> [Dataset items]:
━━━━━━━━━━━━━━━━

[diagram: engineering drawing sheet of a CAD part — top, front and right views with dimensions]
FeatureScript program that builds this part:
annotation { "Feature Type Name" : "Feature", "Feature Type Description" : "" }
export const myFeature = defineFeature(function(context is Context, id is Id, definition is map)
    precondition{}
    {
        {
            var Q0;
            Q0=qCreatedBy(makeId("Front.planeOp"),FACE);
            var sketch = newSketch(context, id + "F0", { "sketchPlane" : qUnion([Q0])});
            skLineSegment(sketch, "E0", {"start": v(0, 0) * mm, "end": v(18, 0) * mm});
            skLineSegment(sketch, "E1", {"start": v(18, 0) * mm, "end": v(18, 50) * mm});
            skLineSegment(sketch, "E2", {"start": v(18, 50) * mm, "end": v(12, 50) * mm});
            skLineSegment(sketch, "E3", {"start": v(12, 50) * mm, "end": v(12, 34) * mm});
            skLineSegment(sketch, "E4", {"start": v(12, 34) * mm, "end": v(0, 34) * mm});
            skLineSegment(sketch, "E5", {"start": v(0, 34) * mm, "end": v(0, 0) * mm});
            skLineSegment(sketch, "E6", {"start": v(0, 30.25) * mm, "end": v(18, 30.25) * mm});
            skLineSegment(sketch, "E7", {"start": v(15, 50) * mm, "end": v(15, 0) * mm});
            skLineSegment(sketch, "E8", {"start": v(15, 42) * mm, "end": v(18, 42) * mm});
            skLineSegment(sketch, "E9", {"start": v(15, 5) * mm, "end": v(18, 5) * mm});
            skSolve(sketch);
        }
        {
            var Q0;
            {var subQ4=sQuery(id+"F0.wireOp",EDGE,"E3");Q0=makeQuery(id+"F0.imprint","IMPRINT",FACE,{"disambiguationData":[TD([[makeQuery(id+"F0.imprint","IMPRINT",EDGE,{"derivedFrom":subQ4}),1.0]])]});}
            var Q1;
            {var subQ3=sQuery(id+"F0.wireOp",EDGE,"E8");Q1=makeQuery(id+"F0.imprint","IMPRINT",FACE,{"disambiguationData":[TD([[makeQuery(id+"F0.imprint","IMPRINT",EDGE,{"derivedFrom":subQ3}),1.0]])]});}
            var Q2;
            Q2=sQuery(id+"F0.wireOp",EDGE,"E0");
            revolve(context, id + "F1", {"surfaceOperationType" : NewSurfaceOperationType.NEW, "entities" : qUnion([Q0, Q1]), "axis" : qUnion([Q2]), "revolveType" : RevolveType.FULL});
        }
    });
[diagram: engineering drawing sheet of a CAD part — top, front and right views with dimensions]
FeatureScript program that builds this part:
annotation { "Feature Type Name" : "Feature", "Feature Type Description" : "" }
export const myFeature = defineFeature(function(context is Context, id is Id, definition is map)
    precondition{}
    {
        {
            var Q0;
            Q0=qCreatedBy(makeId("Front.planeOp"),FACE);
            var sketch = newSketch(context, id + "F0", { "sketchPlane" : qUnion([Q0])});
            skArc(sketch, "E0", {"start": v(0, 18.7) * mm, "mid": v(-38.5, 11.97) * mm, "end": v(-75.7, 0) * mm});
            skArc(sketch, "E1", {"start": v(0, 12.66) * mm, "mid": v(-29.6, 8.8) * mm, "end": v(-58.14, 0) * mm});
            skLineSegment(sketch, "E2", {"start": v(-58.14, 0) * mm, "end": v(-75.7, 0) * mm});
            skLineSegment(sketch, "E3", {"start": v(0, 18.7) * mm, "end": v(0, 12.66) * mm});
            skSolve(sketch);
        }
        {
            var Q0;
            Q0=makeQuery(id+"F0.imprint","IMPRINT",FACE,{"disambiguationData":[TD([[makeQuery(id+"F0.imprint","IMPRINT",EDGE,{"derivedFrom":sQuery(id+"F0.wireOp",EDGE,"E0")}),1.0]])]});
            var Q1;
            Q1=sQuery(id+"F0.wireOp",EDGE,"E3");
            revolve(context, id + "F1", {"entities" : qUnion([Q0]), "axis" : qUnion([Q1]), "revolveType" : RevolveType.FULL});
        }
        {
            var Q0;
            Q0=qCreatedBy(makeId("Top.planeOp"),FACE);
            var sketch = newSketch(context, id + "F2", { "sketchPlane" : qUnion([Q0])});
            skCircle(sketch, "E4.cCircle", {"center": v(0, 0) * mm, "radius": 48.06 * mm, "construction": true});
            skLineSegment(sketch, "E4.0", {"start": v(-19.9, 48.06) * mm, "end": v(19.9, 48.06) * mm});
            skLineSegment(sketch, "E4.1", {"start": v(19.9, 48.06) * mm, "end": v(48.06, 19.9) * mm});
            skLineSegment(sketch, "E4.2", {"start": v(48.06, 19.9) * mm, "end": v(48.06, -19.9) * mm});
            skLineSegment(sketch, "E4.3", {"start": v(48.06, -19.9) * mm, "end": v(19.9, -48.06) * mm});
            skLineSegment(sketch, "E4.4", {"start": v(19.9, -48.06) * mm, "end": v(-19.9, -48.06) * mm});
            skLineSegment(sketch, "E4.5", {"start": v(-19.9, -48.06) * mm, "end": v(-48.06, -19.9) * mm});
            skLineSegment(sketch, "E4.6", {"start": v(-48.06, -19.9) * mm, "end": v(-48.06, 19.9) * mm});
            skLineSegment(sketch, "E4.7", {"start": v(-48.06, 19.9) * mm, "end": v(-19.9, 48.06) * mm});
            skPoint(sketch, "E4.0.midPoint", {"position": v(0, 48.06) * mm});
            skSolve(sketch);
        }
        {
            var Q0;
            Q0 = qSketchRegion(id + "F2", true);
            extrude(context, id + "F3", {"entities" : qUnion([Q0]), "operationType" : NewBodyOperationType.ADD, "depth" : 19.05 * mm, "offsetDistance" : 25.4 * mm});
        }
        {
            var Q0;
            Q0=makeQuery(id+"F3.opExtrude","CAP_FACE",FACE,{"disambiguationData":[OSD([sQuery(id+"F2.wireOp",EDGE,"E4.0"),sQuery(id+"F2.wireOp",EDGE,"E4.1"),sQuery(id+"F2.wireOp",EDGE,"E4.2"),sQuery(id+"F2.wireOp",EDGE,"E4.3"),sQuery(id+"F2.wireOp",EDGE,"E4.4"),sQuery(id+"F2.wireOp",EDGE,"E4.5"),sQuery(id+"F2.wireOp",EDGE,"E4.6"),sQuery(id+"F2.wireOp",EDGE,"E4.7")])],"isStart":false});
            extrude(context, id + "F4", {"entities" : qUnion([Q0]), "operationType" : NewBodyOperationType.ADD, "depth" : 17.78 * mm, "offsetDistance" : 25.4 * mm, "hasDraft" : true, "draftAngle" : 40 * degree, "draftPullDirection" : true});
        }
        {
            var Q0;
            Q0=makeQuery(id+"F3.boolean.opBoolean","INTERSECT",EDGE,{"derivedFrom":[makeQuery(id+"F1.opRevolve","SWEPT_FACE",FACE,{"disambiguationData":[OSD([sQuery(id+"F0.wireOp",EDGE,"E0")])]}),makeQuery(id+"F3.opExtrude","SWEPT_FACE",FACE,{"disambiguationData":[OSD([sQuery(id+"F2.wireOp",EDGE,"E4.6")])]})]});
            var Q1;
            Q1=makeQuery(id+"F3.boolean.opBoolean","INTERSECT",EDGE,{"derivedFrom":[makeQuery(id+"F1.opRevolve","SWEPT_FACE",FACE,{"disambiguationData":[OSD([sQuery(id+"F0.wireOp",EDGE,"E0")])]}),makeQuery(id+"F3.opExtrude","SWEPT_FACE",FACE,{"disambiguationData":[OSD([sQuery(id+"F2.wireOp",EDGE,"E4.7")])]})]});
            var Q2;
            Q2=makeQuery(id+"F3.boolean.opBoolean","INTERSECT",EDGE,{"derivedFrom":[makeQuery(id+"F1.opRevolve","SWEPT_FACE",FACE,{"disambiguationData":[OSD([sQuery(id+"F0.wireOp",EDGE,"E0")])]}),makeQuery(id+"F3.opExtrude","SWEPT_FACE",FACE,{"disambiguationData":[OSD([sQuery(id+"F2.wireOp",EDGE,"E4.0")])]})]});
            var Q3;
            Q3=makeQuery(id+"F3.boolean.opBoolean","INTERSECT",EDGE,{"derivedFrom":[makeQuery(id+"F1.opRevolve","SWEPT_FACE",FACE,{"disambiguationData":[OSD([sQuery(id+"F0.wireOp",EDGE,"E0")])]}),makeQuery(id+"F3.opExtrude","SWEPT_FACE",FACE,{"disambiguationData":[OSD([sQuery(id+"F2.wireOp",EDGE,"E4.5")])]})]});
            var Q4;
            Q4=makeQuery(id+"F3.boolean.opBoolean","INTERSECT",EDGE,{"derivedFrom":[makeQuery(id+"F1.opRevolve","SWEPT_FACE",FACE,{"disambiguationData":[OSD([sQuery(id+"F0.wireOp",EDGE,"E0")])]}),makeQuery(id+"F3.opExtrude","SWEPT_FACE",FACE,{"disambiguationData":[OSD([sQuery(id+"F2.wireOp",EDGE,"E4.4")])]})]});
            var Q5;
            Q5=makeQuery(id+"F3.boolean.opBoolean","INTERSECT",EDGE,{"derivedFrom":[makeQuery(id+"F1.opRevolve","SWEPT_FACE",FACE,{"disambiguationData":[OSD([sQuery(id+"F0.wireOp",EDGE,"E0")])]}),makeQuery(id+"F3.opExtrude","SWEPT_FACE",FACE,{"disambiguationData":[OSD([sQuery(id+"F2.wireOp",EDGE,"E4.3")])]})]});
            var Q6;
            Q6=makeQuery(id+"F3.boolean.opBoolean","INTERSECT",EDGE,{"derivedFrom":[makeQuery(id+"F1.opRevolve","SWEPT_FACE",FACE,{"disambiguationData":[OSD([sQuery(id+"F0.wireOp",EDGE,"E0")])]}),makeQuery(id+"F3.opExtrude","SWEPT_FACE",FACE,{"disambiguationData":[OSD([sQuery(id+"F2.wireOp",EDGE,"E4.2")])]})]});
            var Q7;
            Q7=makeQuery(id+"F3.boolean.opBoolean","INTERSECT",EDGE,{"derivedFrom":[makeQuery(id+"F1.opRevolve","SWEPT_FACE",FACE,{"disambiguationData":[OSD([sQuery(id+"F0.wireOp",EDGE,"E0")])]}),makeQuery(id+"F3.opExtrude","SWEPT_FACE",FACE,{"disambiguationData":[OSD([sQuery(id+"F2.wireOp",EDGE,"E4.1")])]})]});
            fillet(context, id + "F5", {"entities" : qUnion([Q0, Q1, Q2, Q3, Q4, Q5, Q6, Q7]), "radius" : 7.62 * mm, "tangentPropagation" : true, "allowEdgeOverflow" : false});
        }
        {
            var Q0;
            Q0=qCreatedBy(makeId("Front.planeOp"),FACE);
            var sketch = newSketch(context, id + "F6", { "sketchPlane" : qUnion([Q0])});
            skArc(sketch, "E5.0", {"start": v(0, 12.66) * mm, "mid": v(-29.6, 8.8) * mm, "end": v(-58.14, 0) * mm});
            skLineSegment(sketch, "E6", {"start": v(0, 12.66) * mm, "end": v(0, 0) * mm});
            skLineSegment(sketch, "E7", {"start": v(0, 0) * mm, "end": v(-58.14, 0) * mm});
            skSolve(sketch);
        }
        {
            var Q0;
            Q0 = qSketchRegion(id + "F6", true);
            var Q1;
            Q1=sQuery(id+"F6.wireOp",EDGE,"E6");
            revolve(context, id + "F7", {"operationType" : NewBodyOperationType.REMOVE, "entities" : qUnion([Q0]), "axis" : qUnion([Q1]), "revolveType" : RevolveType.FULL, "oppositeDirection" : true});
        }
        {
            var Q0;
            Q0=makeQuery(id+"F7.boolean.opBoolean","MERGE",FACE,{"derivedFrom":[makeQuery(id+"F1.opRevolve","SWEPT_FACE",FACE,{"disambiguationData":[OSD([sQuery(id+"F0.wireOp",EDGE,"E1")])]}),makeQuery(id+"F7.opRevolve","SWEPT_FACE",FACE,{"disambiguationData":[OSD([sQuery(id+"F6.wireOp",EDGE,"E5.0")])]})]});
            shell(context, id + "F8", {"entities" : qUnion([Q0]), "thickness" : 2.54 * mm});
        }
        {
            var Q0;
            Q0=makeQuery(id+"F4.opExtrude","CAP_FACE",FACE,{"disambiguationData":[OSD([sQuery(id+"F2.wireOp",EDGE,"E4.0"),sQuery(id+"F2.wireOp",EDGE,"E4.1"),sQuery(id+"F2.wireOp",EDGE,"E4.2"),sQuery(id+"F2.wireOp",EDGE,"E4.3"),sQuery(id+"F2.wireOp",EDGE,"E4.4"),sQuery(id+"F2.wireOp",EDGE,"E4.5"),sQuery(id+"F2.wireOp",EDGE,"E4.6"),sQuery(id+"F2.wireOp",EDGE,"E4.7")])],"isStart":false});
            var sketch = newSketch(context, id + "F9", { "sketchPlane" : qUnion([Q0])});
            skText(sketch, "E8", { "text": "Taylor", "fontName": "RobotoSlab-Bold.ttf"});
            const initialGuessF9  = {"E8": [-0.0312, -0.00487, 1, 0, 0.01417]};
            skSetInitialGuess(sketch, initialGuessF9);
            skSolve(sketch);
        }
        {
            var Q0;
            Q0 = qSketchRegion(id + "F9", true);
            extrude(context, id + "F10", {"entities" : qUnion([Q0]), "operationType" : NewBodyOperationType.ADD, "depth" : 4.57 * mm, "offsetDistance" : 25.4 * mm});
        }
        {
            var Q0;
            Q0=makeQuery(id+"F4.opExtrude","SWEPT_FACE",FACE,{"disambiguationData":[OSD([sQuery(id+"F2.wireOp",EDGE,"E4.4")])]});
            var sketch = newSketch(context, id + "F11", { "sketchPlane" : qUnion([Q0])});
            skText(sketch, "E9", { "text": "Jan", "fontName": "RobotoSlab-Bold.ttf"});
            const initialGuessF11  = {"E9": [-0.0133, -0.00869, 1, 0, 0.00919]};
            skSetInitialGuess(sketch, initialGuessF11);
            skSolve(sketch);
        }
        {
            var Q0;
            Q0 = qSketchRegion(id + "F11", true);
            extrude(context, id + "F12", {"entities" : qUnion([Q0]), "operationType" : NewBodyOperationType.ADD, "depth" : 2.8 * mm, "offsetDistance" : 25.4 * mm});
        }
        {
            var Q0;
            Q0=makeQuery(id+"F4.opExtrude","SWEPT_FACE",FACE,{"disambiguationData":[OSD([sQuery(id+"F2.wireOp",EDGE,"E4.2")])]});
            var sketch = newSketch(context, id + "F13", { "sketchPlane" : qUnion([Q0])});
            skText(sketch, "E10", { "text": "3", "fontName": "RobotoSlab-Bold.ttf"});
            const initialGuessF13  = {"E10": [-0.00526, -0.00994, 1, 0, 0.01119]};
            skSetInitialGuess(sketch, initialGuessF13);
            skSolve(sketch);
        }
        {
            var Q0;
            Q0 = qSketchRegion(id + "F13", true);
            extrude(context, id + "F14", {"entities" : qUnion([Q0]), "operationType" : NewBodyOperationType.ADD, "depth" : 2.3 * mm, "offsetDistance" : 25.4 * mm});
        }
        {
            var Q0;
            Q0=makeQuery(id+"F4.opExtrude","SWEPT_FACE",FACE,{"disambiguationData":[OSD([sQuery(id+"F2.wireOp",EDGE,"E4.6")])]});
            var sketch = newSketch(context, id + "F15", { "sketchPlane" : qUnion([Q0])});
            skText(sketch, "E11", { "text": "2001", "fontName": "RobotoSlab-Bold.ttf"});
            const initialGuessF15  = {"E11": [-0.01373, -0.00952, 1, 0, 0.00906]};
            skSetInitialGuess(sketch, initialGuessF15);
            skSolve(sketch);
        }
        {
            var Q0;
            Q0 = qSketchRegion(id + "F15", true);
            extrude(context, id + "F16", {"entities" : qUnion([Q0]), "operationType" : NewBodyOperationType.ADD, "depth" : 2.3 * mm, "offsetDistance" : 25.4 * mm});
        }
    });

━━━━━━━━━━━━━━━━

> [INSTRUCTIONS FOR THE TASK]: How many lines of the records above contain the string "fontName"? Reply with the number alone.

> [FULL SOLUTION]: 4